Proses untuk mengubah ramuan tradisional menjadi Obat yang diakui farmasi sangat ketat, membutuhkan uji klinis dan standardisasi yang setara dengan obat-obat kimia. Badan Pengawas Obat dan Makanan (BPOM) menetapkan tiga kategori untuk produk herbal: Jamu (berdasarkan bukti empiris), Obat Herbal Terstandar (OHT, dengan uji praklinis), dan yang paling tinggi, Fitofarmaka (telah melalui uji klinis pada manusia). Kategori Fitofarmaka inilah yang membuktikan khasiat dan keamanan Obat secara ilmiah. Sebagai contoh, kurkuminoid yang diekstrak dari kunyit telah terbukti memiliki efek anti-inflamasi, dan produk yang mengandung ekstrak terstandar ini telah lulus uji klinis untuk membantu meredakan gejala penyakit tertentu.
Integrasi Obat ke dalam praktik medis modern didorong oleh berbagai pihak. Kementerian Kesehatan (Kemenkes) secara aktif mempromosikan Fitofarmaka sebagai terapi pendamping untuk beberapa penyakit kronis. Pada bulan Agustus 2025, Kemenkes mengeluarkan panduan praktis yang merekomendasikan penggunaan ekstrak terstandar daun sambiloto sebagai terapi tambahan untuk pasien diabetes tipe 2, setelah hasil uji klinis menunjukkan adanya perbaikan signifikan dalam kontrol gula darah. Langkah ini menunjukkan pengakuan resmi pemerintah terhadap efektivitas dan keamanan Obat Herbal yang telah teruji secara ilmiah.

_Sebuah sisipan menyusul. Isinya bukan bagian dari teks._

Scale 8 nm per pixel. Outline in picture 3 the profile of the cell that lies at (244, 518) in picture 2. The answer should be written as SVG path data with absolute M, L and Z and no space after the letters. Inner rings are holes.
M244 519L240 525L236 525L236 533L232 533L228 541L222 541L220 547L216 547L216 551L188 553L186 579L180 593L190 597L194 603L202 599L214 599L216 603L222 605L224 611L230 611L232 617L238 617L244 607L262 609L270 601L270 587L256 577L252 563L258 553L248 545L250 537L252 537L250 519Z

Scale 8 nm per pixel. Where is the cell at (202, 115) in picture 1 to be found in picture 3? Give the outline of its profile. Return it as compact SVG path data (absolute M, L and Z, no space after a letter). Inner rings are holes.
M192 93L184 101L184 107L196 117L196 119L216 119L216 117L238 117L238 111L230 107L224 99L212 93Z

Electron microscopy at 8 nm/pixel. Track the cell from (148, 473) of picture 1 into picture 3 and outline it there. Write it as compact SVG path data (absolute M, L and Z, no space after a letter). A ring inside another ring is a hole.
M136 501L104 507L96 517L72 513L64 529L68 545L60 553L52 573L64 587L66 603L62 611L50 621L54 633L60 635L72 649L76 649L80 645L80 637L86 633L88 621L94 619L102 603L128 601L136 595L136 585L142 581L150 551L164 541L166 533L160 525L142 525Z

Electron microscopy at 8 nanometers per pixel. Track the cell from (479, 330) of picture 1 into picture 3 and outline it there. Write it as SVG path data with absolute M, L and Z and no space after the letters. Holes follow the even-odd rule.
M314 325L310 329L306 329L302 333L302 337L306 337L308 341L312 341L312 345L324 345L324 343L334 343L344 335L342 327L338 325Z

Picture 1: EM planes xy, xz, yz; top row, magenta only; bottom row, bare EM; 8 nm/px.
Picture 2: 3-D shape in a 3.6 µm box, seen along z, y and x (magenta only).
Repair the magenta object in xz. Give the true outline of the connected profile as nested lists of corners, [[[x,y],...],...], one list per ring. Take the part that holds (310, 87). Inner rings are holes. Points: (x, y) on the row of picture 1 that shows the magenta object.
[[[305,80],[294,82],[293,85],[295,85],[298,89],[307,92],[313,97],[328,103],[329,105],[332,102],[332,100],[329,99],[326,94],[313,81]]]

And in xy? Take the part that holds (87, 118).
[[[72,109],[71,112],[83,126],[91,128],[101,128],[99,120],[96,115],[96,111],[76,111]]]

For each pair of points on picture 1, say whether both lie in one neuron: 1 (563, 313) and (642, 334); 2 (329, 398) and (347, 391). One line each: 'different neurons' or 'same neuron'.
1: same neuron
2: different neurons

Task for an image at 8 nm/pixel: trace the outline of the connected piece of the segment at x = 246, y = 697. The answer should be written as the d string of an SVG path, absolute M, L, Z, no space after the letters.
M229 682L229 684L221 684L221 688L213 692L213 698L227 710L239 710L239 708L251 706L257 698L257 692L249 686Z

Tantangan utama yang dihadapi oleh industri Obat Herbal adalah standardisasi bahan baku. Kualitas dan kadar senyawa aktif dalam tanaman dapat bervariasi tergantung pada lokasi tanam, waktu panen, dan metode ekstraksi. Untuk mengatasi hal ini, Badan Riset dan Inovasi Nasional (BRIN) bekerja sama dengan beberapa perusahaan farmasi di Jawa Barat untuk mengembangkan protokol budidaya Good Agriculture Practice (GAP) dan metode ekstraksi berteknologi tinggi. Penjaminan kualitas dari hulu ke hilir ini penting untuk membangun kepercayaan publik dan memastikan bahwa setiap dosis Obat yang dikonsumsi memberikan efek terapi yang konsisten dan dapat dipertanggungjawabkan.